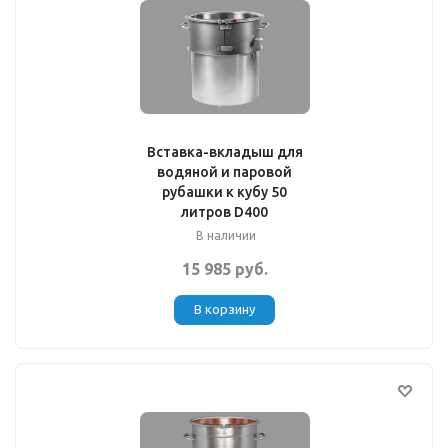
Вставка-вкладыш для
водяной и паровой
рубашки к кубу 50
литров D400
В наличии
15 985 руб.
В корзину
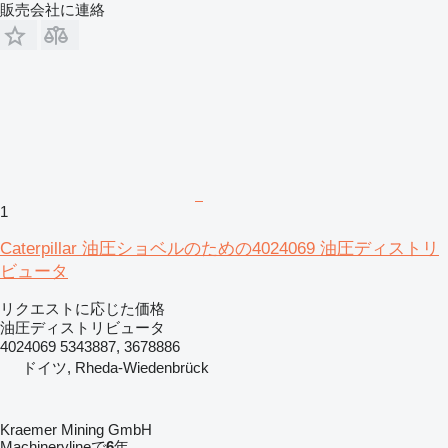
販売会社に連絡
1
Caterpillar 油圧ショベルのための4024069 油圧ディストリ
ビュータ
リクエストに応じた価格
油圧ディストリビュータ
4024069 5343887, 3678886
ドイツ, Rheda-Wiedenbrück
Kraemer Mining GmbH
Machinerylineで
6
年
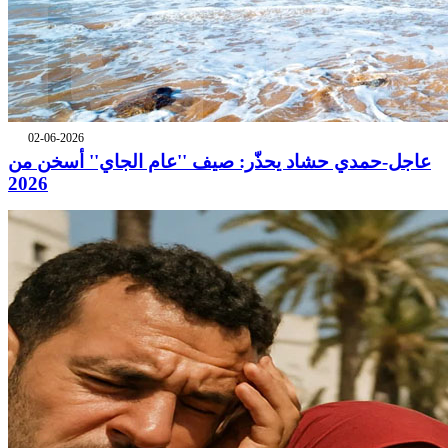
02-06-2026
عاجل-حمدي حشاد يحذّر: صيف ''عام الجاي'' أسخن من
2026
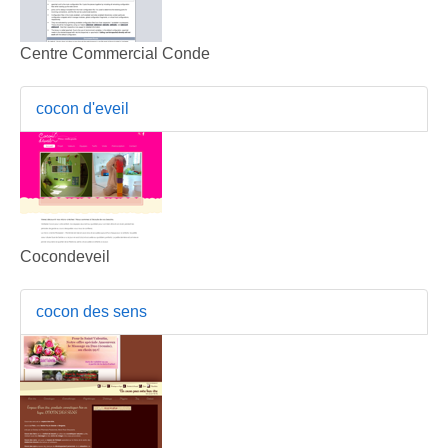
Centre Commercial Conde
cocon d'eveil
Cocondeveil
cocon des sens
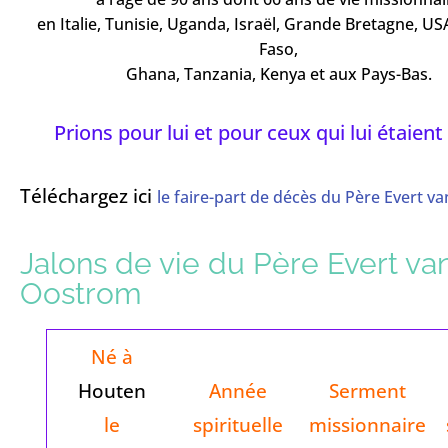
en Italie, Tunisie, Uganda, Israël, Grande Bretagne, US
Faso,
Ghana, Tanzania, Kenya et aux Pays-Bas.
Prions pour lui et pour ceux qui lui étaient
Téléchargez ici
le faire-part de décès du Père Evert 
Jalons de vie du Père Evert va
Oostrom
Né à
Houten
Année
Serment
le
spirituelle
missionnaire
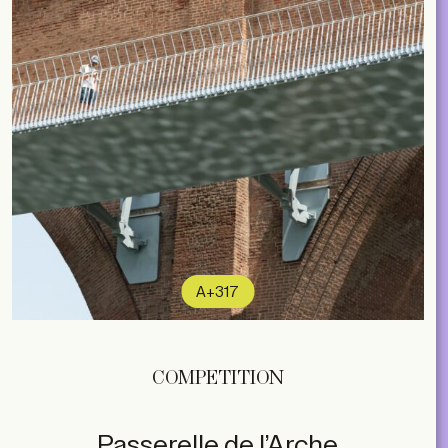
A+317
COMPETITION
Passerelle de l’Arche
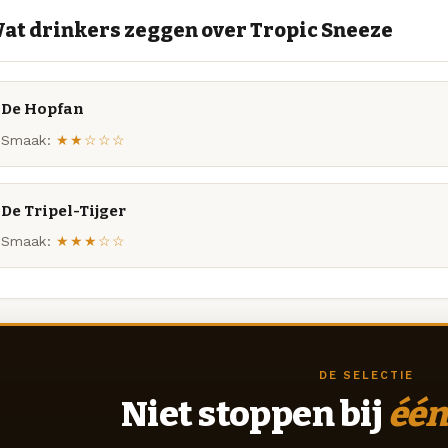
at drinkers zeggen over Tropic Sneeze
De Hopfan
Smaak:
★★☆☆☆
De Tripel-Tijger
Smaak:
★★★☆☆
DE SELECTIE
Niet stoppen bij
één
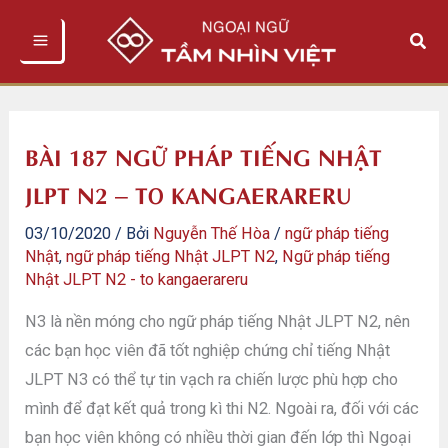
Nhảy
Tìm
tới
kiếm
nội
dung
BÀI 187 NGỮ PHÁP TIẾNG NHẬT
JLPT N2 – TO KANGAERARERU
03/10/2020
/ Bởi
Nguyễn Thế Hòa
/
ngữ pháp tiếng
Nhật
,
ngữ pháp tiếng Nhật JLPT N2
,
Ngữ pháp tiếng
Nhật JLPT N2 - to kangaerareru
N3 là nền móng cho ngữ pháp tiếng Nhật JLPT N2, nên
các bạn học viên đã tốt nghiệp chứng chỉ tiếng Nhật
JLPT N3 có thể tự tin vạch ra chiến lược phù hợp cho
mình để đạt kết quả trong kì thi N2. Ngoài ra, đối với các
bạn học viên không có nhiều thời gian đến lớp thì Ngoại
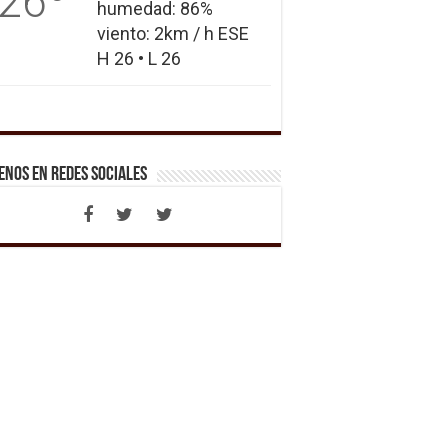
26
humedad: 86%
viento: 2km / h ESE
H 26 • L 26
enos en Redes Sociales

-.-.-

**AIM OF THE EXERCISE**. Each entry shown above must be quoted exactly, with its pictures left out.

**ANSWER BOX**.
Вставка-вкладыш для
водяной и паровой
рубашки к кубу 50
литров D400
В наличии
15 985 руб.
В корзину
販売会社に連絡
1
Caterpillar 油圧ショベルのための4024069 油圧ディストリ
ビュータ
リクエストに応じた価格
油圧ディストリビュータ
4024069 5343887, 3678886
ドイツ, Rheda-Wiedenbrück
Kraemer Mining GmbH
Machinerylineで
6
年
02-06-2026
عاجل-حمدي حشاد يحذّر: صيف ''عام الجاي'' أسخن من
2026
Centre Commercial Conde
cocon d'eveil
Cocondeveil
cocon des sens
en Italie, Tunisie, Uganda, Israël, Grande Bretagne, US
Faso,
Ghana, Tanzania, Kenya et aux Pays-Bas.
Prions pour lui et pour ceux qui lui étaient
Téléchargez ici
le faire-part de décès du Père Evert 
Jalons de vie du Père Evert va
Oostrom
Né à
Houten
Année
Serment
le
spirituelle
missionnaire
A+317
COMPETITION
Passerelle de l’Arche
at drinkers zeggen over Tropic Sneeze
De Hopfan
Smaak:
★★☆☆☆
De Tripel-Tijger
Smaak:
★★★☆☆
DE SELECTIE
Niet stoppen bij
één
Nhảy
Tìm
tới
kiếm
nội
dung
BÀI 187 NGỮ PHÁP TIẾNG NHẬT
JLPT N2 – TO KANGAERARERU
03/10/2020
/ Bởi
Nguyễn Thế Hòa
/
ngữ pháp tiếng
Nhật
,
ngữ pháp tiếng Nhật JLPT N2
,
Ngữ pháp tiếng
Nhật JLPT N2 - to kangaerareru
N3 là nền móng cho ngữ pháp tiếng Nhật JLPT N2, nên
các bạn học viên đã tốt nghiệp chứng chỉ tiếng Nhật
JLPT N3 có thể tự tin vạch ra chiến lược phù hợp cho
mình để đạt kết quả trong kì thi N2. Ngoài ra, đối với các
bạn học viên không có nhiều thời gian đến lớp thì Ngoại
26
humedad: 86%
viento: 2km / h ESE
H 26 • L 26
enos en Redes Sociales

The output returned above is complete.